L’idée a été affinée pour les avions modernes dans les années 1970 par l’ingénieur de la NASA Richard Whitcomb, qui a imaginé des extensions d’ailes verticales. inspiré D’ailleurs, les oiseaux recourbent le bout de leurs ailes lorsqu’ils ont besoin de se soulever.
Whitcomb testé l’idée dans une soufflerie et a découvert que les ailettes pouvaient permettre une réduction de la traînée d’environ 5 %. cela se produit indépendamment de la NASA, et le constructeur d’avions d’affaires LearJet a été le premier à monter des winglets sur un véritable avion, en 1977. Deux ans plus tard, la NASA a fait voler pour la première fois un avion d’essai KC-135 de l’Air Force – pas trop différent d’un avion de ligne Boeing $BA 707 – équipé d’un avion de neuf pieds. -ailettes hautes. Plus de 47 vols d’essai, la NASA a confirmé les résultats de la soufflerie de Whitcomb.

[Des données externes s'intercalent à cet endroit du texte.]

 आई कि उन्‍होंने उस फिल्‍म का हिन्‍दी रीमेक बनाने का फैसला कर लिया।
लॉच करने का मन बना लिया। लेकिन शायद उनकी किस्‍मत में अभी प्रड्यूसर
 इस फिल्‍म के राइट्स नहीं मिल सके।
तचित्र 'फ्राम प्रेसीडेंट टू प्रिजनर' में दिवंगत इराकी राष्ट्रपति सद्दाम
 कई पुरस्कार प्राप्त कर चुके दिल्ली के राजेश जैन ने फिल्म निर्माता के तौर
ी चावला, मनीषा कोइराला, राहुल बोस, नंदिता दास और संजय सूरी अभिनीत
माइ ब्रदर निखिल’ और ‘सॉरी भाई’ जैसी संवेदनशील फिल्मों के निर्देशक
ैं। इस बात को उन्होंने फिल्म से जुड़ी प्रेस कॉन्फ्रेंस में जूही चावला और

Les Winglets sont désormais visibles sur la plupart des avions de petite et moyenne taille dans le monde, mais avions plus gros utiliser des bouts d’ailes inclinés qui balayent vers l’arrière plus radicalement que le reste de l’aile. Ces bouts d’ailes inclinés sont plus efficaces pour les avions plus gros, et fournissent toujours des propriétés comparables de suppression des vortex au bout d’aile et des économies de carburant comparables aux winglets. stabilité directionnelle de l’avion, réduisant ainsi la susceptibilité de l’avion aux turbulences.